I ask her the story. What happened, in her words?
She tells me that after dinner last night she found him sitting in his chair complaining of not being able to move his left side. He told her to bring him some aspirin and let him sleep it off. In the morning, he was still in his chair and she was not able to wake him up.
She is telling me this story and I am trying not to cringe at her words. I am trying to think about how to tell her that her husband needs to be put on a breathing machine. That we are going to need to put a breathing tube down his throat and that we are going to need to sedate him even further than he is au natural at this point.
I am trying to think about how to tell this woman she needs to talk to her husband before we do this, to tell her that the reason she needs to talk to him is because there is a real possibility that he will not come off the breathing machine.
I am trying to think I need to tell her that she is getting ready to talk to her husband of 37 years for the last time, that I will not say, “Last time,” that I will not say “this is the last time. Ever.”
I am trying to think of all these things, but I can’t. All I can think of is this man, last night, going limp on half of his body, not able to move, not able to get up. And he wanted to try to sleep it off.

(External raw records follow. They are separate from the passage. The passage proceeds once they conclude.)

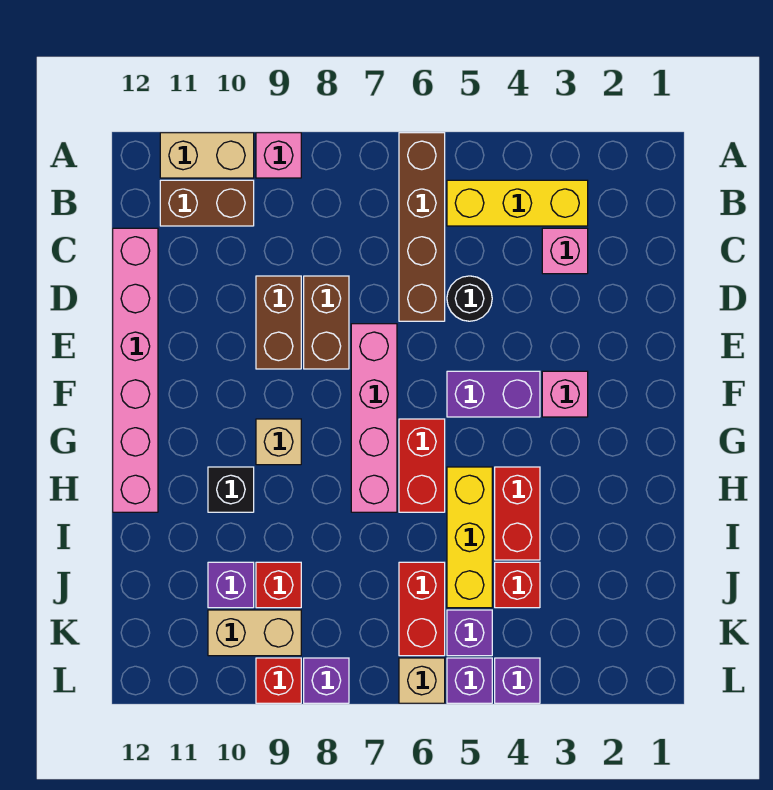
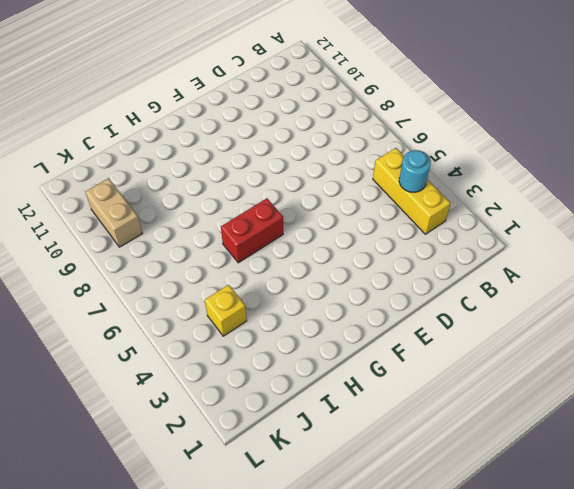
cyan 1x1 round brick [399,150,431,192] -> none
yellow 1x1 brick [205,285,247,336] -> red 1x1 brick [495,562,540,608]
none -> brown 1x4 brick [399,133,445,321]
none -> pink 1x1 brick [256,133,301,178]
none -> tan 1x2 brick [160,133,254,178]

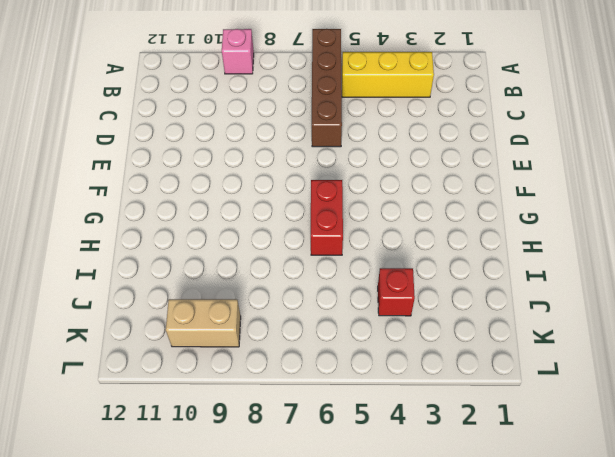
none -> tan 1x2 brick [160,133,254,178]
none -> brown 1x2 brick [160,180,254,226]
none -> pink 1x1 brick [542,228,588,274]

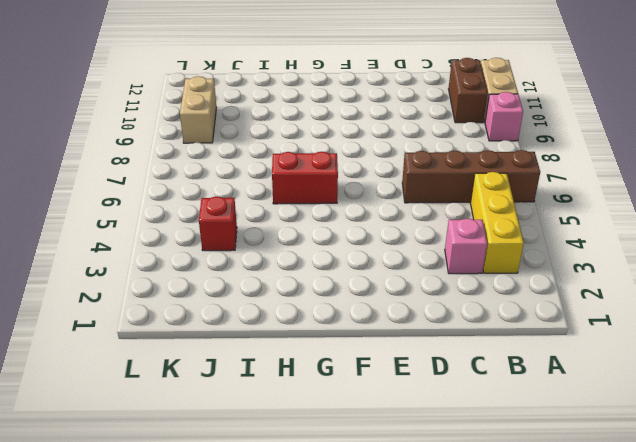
none -> pink 1x6 brick [113,228,158,512]
none -> black 1x1 round brick [447,276,492,321]
none -> brown 1x2 brick [304,276,349,369]

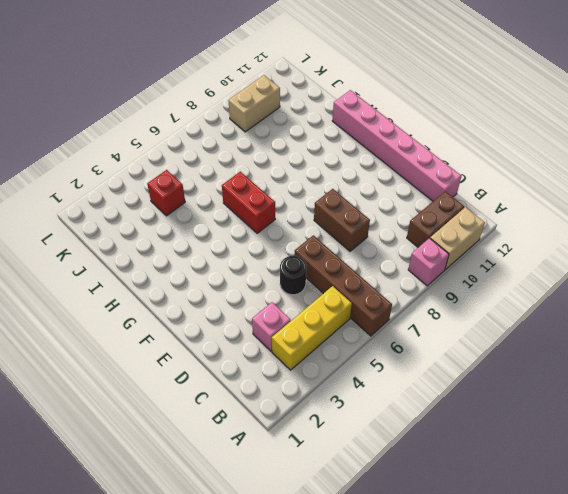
none -> brown 1x2 brick [256,276,301,369]
none -> pink 1x4 brick [351,324,397,512]
none -> pink 1x1 brick [542,371,588,417]

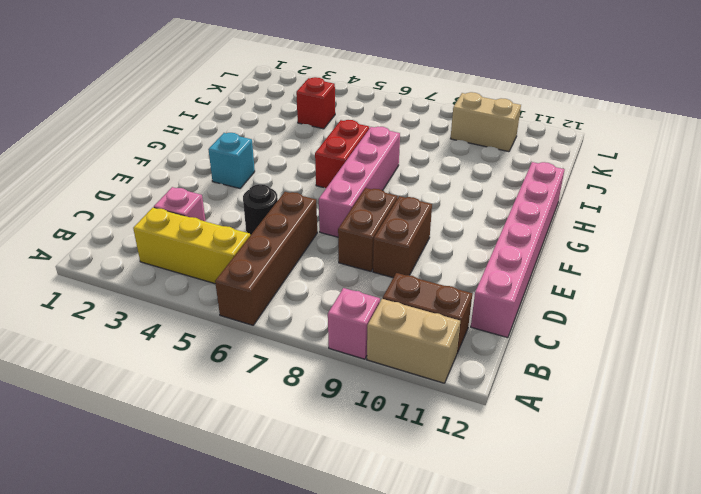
cyan 1x1 brick [208,133,255,188] -> pink 1x1 brick [542,371,588,417]
none -> purple 1x2 brick [447,371,540,417]
none -> tan 1x1 brick [256,419,301,465]
none -> red 1x2 brick [495,467,540,560]

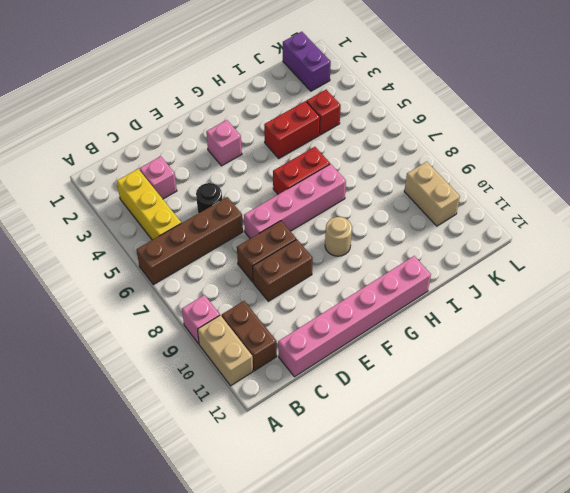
tan 1x1 round brick [325,217,352,256] -> tan 1x1 brick [256,419,301,465]
purple 1x2 brick [283,32,331,91] -> purple 1x2 brick moved to [447,371,540,417]
none -> yellow 1x3 brick [447,467,492,608]
none -> black 1x1 brick [208,467,254,512]
none -> red 1x2 brick [399,562,445,656]

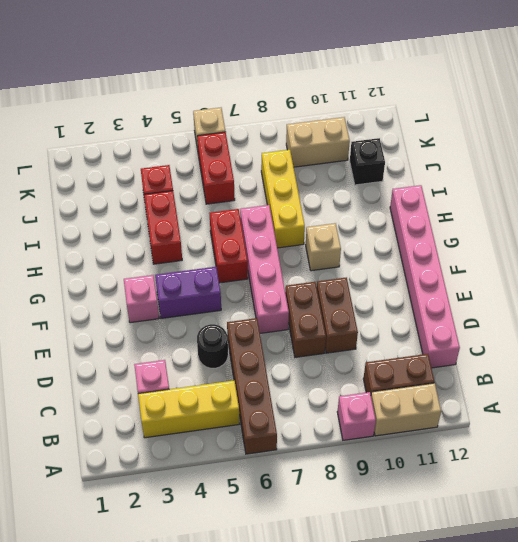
yellow 1x3 brick [261,150,305,248] -> yellow 1x3 brick moved to [447,467,492,608]
black 1x1 brick [350,138,385,185] -> black 1x1 brick moved to [208,467,254,512]
none -> red 1x1 brick [256,562,301,608]
none -> purple 1x1 brick [208,562,254,608]
none -> purple 1x1 brick [447,610,492,656]

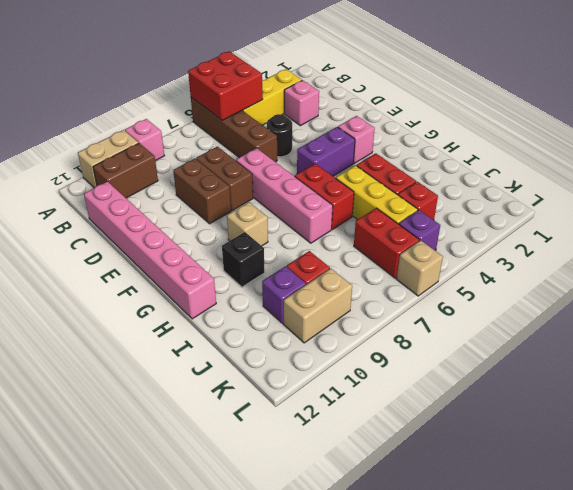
red 2x2 brick [188,51,263,120] -> none
none -> purple 1x1 brick [495,658,540,703]
none -> purple 1x1 brick [447,658,492,703]
none -> purple 1x1 brick [304,658,349,703]

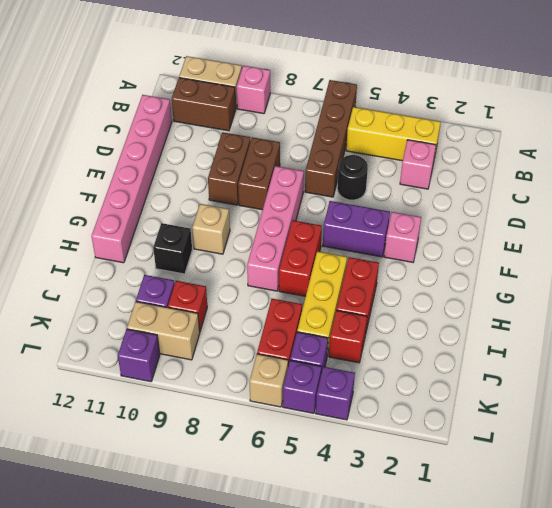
purple 1x1 brick [118,329,160,382] -> purple 1x1 brick moved to [304,658,349,703]
none -> red 1x1 brick [256,658,301,703]

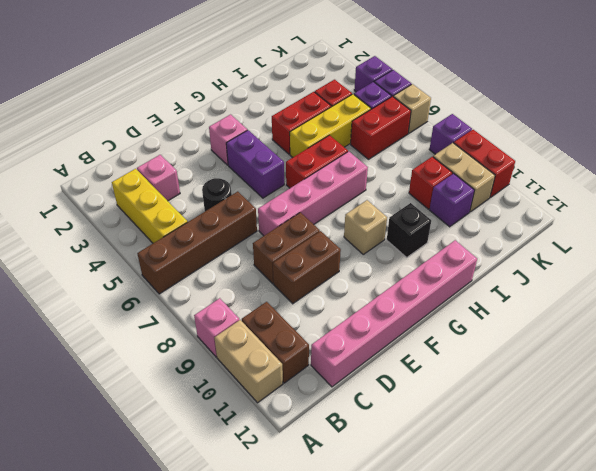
red 1x2 brick [454,130,515,198] -> red 1x1 brick [256,658,301,703]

Last month, after Bush won re-election, the Daily Mirror, a yellow rag of a paper in London, ran the headline “How Can 59,054,087 people be so dumb?” I am thinking right now, as I face this tearful woman, that it is no mystery. Politics are complicated and removed. I know that people believe that presidents do not impact their lives and ask only for a likable president. Voting one way or the other is not so dumb.
Having half your body go dead and trying to sleep it off is dumb.
Bringing your husband an aspirin and going to bed is dumb.
Is that unsympathetic of me to say? Unempathetic, maybe. But not unsympathetic because I do pity this woman and her husband, who—frankly—is not going to leave the hospital alive.
But they did a dumb thing, and not dumb like driving after a couple of beers kind of dumb. That kind of dumb is like voting. You think you understand the risks involved and you take them. That’s part of being human, misunderstanding the risks.
This kind of dumb is driving after a couple of beers, hitting an old man and dumping his body in your neighbor’s lawn kind of dumb. It’s a rolling the dice, getting snake eyes and trying to quietly pick up your bet and lurk away from the table without security stopping you kind of dumb.
And now I am playing the role of the neighbor, waking up to get my newspaper and seeing a heap of a figure lying on my lawn. I am the security guard that has to put my hand on her shoulder and say, “excuse me ma’am, I can’t let you walk away from the situation.”
Are they just dumb? Is it simple denial? Maybe I don’t know. I do know it’s nothing new, and I certainly have no time for people who say it is confined to “Americans.”
But after I tell her everything that needs to be told, and I prepare the equipment to intubate this man, this infuriatingly dumb man, I hear them as she leans close to her husband’s ear and they say words that I have no right to repeat.
And I am focusing on the weight of the Miller laryngoscope in my left hand and I am focusing on seeing his vocal cords so I can pass a seven and a half endotrachial tube through them and down his throat and I am trying not to think of the 37 years that this couple had together.
I am trying not to think of the words that this husband told his wife of 37 years while I call out for meds and vent settings and x-rays.
I am trying not to think that they are the last words that this man will tell his wife. Ever.
1 Comments:
2/22/2006
Anonymous writes:
You know which author your writing reminds me of? Stephen King. That's right. Now don't be offended, my intention was not to insult you. But I do have one question: do you write any fiction?